Apr 22 Q-4 i),iii)

Discussion in 'SP2' started by Actuary@22, Sep 18, 2022.

  1. Actuary@22

    Actuary@22 Very Active Member

    Hi

    Pls explain part i) of Q 4.I didnt understand how using profit adjusted AS represents the maximum the company could pay allowing for profits to date and pls explain the whole answer.

    Also in part iii) to calculate the PA EAS why have we multiplied by 1.02. and deducted 30.Pls explain.

    Thanks
     
  2. Mark Willder

    Mark Willder ActEd Tutor Staff Member

    Hi

    A standard asset share represents the accumulated cashflows from the contract so far. If the insurer pays out more than this then it makes a loss, ie the payout is more than what it has received.

    However, this exam question is rather unusual. It introduces the concept of a profit adjusted earned asset share (PA EAS). It is calculated in the same way as a standard asset share except that the premium does not include the profit loading. This means that the PA EAS is equal to the EAS less the accumulated value of the profit loadings. So if the policyholder is paid the PA EAS, then the insurer will have made a profit equal to the accumulated loadings (as what they have is the EAS, but they only pay out the PA EAS).

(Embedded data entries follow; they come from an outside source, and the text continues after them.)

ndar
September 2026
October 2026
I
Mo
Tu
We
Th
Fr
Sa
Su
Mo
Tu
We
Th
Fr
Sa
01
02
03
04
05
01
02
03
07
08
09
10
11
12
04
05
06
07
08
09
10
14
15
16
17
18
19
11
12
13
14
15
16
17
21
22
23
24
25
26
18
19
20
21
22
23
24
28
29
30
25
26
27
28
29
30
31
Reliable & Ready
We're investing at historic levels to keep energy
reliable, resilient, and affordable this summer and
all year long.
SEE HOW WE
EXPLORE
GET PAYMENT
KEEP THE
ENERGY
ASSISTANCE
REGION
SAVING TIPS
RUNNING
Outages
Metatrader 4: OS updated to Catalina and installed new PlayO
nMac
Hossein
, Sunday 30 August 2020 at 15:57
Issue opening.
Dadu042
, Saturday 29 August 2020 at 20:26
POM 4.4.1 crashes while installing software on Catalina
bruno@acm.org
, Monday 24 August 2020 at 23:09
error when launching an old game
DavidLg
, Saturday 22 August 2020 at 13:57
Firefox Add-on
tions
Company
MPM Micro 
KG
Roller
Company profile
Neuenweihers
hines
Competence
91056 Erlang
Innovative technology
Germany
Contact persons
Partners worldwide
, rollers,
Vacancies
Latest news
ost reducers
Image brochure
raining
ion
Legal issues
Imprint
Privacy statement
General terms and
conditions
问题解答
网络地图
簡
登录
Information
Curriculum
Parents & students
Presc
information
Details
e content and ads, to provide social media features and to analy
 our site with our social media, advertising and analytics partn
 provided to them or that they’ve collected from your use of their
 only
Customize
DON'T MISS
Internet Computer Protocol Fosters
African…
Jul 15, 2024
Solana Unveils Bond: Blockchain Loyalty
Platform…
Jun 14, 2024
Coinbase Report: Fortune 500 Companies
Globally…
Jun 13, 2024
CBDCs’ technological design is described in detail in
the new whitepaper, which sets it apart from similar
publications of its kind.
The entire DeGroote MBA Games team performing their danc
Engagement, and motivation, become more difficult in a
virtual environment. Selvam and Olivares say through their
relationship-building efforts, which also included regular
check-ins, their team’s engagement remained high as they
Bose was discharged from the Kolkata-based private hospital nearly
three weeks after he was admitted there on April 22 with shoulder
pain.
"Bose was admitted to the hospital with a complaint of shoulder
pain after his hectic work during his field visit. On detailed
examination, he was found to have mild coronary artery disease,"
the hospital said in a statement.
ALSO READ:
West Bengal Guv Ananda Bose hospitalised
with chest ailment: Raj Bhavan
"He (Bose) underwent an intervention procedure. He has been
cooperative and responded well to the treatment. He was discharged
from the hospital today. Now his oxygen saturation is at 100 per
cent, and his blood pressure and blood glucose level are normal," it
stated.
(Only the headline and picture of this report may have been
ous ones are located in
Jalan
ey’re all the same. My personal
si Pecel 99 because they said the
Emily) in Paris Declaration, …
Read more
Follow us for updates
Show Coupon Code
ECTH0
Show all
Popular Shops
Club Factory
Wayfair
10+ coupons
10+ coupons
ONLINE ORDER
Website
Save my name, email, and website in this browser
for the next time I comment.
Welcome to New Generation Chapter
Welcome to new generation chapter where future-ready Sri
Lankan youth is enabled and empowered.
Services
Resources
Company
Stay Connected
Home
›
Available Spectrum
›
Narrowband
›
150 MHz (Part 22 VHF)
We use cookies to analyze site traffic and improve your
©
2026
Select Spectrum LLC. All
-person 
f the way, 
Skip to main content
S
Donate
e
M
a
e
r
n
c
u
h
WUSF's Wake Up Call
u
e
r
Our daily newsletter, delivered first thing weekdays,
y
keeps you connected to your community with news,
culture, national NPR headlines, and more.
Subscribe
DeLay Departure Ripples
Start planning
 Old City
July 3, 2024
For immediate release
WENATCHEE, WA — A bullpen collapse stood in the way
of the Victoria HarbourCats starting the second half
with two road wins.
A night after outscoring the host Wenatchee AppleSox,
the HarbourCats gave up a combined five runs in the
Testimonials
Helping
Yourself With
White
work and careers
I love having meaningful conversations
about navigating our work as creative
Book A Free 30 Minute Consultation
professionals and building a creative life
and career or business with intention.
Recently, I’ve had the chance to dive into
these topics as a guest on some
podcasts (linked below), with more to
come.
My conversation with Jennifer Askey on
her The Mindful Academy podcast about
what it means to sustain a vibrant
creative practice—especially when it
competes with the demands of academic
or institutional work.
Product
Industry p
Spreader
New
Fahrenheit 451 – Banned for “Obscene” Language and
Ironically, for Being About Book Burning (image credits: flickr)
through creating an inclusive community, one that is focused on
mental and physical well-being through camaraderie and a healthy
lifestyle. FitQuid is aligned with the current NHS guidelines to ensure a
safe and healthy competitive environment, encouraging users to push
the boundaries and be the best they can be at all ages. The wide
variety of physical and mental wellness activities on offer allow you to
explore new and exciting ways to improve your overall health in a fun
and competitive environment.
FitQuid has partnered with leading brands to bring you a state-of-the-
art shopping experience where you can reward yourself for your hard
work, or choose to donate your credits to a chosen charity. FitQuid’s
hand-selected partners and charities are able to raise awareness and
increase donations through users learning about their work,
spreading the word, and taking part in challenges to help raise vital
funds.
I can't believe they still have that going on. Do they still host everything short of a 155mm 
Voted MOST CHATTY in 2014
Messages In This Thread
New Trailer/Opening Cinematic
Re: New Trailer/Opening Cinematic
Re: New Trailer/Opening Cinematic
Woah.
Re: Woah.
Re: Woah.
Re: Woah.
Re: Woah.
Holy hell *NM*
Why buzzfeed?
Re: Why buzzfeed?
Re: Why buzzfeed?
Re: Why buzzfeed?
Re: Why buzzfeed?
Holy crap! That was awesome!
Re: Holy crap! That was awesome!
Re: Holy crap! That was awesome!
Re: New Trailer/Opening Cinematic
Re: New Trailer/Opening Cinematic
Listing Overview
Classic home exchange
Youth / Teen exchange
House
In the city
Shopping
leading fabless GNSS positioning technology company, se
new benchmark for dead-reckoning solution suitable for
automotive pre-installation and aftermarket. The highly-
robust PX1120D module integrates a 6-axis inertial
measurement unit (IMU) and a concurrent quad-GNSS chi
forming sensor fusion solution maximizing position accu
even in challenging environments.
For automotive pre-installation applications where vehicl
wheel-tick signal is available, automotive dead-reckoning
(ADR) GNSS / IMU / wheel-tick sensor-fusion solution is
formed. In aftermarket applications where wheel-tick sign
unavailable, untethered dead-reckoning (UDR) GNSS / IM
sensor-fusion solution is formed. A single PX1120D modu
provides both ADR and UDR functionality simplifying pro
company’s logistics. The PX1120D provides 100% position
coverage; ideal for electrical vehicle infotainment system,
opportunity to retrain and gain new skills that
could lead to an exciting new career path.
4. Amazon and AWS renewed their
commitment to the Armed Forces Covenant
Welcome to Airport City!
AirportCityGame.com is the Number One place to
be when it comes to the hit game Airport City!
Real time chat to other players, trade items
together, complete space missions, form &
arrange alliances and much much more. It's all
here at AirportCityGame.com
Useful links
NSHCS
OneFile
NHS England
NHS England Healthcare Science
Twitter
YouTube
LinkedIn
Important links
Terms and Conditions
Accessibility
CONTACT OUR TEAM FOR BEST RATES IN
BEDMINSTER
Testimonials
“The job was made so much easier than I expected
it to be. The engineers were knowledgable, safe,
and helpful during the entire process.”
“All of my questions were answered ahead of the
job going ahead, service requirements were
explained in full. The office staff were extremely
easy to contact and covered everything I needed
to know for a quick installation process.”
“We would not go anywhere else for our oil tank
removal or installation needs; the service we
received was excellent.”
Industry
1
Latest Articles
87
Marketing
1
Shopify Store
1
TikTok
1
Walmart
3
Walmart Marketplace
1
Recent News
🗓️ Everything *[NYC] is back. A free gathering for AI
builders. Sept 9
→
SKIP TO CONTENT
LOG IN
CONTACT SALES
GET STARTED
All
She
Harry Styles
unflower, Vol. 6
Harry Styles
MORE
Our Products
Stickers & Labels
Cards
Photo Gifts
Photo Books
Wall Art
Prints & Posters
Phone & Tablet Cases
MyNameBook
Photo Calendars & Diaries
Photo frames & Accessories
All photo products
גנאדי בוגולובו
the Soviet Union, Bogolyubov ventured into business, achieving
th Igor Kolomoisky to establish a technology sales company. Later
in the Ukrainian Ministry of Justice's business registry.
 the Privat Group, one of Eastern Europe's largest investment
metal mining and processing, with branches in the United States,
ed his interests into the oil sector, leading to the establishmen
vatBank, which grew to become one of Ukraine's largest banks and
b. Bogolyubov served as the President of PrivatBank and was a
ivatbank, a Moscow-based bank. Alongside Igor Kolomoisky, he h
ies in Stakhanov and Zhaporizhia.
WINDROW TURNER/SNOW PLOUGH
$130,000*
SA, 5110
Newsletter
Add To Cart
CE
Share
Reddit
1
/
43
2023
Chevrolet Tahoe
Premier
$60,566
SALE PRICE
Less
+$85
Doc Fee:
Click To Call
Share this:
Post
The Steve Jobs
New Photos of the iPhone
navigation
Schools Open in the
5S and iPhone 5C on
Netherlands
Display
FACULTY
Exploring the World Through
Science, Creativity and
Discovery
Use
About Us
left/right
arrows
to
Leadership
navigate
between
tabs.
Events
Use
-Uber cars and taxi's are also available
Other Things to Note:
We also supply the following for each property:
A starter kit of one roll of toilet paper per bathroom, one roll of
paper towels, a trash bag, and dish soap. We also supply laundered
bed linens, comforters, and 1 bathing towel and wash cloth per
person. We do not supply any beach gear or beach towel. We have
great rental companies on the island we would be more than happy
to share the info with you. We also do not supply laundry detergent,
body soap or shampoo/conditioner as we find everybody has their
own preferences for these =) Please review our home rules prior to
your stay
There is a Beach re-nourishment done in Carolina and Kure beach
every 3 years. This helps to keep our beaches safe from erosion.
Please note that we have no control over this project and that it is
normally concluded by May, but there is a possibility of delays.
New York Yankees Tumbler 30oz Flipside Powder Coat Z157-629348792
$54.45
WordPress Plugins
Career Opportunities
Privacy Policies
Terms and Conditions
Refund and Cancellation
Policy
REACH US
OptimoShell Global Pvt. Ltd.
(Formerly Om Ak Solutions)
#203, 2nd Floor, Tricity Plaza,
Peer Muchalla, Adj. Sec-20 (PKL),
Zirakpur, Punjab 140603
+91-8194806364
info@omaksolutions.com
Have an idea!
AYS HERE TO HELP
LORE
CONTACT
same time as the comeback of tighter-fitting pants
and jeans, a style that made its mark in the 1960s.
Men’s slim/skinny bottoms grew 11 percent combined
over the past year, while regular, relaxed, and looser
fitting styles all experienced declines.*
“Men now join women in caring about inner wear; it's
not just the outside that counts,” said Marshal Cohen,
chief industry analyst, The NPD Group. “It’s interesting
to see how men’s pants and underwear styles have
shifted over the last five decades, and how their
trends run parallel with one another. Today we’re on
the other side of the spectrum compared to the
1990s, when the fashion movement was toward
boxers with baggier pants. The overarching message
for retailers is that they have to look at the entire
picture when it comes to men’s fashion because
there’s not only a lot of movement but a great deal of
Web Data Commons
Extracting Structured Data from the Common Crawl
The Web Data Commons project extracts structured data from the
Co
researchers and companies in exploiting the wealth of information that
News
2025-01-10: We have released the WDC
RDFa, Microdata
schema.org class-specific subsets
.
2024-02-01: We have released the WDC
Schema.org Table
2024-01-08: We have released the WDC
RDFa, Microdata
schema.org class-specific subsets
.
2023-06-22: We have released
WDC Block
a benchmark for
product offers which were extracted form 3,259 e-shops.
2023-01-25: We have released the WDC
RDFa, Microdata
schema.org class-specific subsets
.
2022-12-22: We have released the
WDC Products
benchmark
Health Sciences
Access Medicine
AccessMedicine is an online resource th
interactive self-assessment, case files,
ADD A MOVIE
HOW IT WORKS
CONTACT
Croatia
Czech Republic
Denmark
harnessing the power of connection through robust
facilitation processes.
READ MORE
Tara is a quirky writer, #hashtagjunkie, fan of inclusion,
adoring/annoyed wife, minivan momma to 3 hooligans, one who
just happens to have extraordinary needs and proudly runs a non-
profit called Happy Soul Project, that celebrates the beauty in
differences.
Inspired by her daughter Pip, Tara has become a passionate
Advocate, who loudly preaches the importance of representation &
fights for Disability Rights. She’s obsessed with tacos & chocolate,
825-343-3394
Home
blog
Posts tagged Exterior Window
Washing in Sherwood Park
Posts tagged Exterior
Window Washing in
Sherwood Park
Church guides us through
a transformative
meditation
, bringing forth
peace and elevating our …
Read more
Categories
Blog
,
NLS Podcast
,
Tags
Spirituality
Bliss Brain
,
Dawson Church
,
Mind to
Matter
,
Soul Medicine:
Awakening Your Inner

    This explains most of the solution to part (i). The rest of the solution notes that the asset share only looks at cashflows to date, so does not consider cashflows that will happen in the future.

    In part (iii) we need to adjust the asset share for the corrected expenses. The original asset share assumed that expenses of 100 had been paid at the start of the previous year. We are now told that the expenses are 30% higher, ie 0.3 * 100 = 30. As they were paid at the start of the year they need to be rolled up with interest at 2%.